OAKLAND, CA.- Speaking from 39 years of experience guiding his clients to integrate antique carpets into their homes, Jan David Winitz, president and founder of Claremont Rug Company, explains his approach. “An analogy that I often use is that of a symphony orchestra,” he says. “Rugs, antiques and other art forms are employed much in the same way that musicians perform in an orchestra. Each instrument makes its own unique contribution to create a unified sound. Working with the home owner, my role is that of the conductor to create the harmony of the symphony in the residence.”
Whether architecturally traditional, contemporary or transitional, a home’s features and the homeowner’s vision help to dictate the choice of antique Persian and tribal rugs for Winitz. Among the considerations are the height of ceilings, the amount of natural light as well as the furniture and other art. Large residences often have significant volume with multi-story ceilings. “In such cases, antique rugs create the ‘ground’ element that serves as the focal point,” says Winitz.
In floor configurations, particularly in larger rooms or spaces, smaller rugs can subtly create separate conversation areas, while a palace-size carpet serves as a unifier. One of the more delightful aspects of antique Oriental rugs is the versatility that they bring to a residence, room by room, to express something specific—formal/casual, contemplative/spirited. “Rugs have an artistic theme or ambiance.
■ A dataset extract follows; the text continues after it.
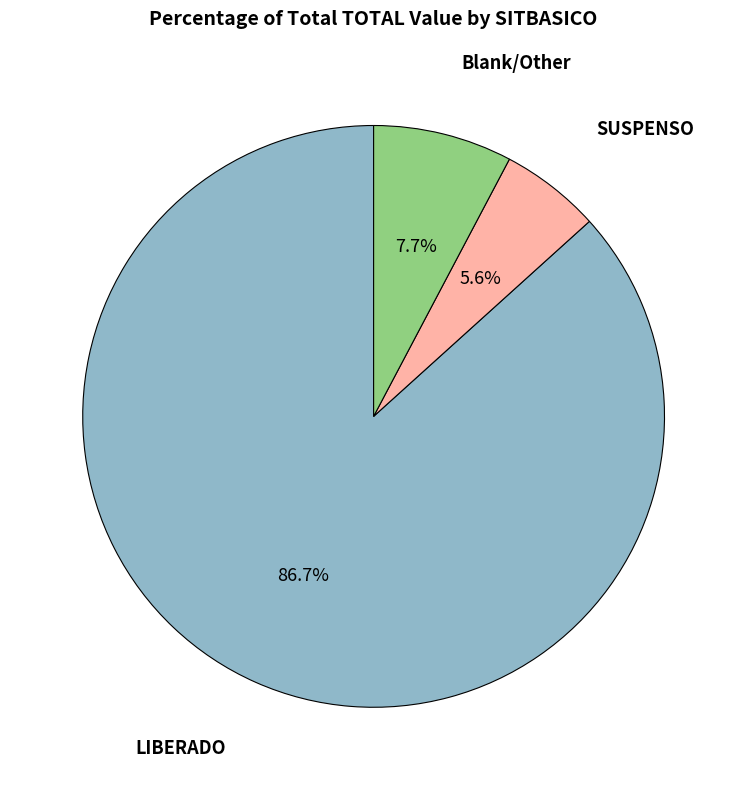

Does any single category account for the majority?

Yes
A Laver Kirman or a Serapi, styles that are polar opposites in emotional nuance, can both provide breathtaking impact, depending whether you wish the room’s tempo to be lento or allegro, so to speak,” Winitz says.
“My niche—art-level antique rugs—has afforded me the opportunity to visit and to assist in furnishing many very beautiful residences internationally and to experience first-hand how strategically chosen rugs endow a home with a palpable graciousness.”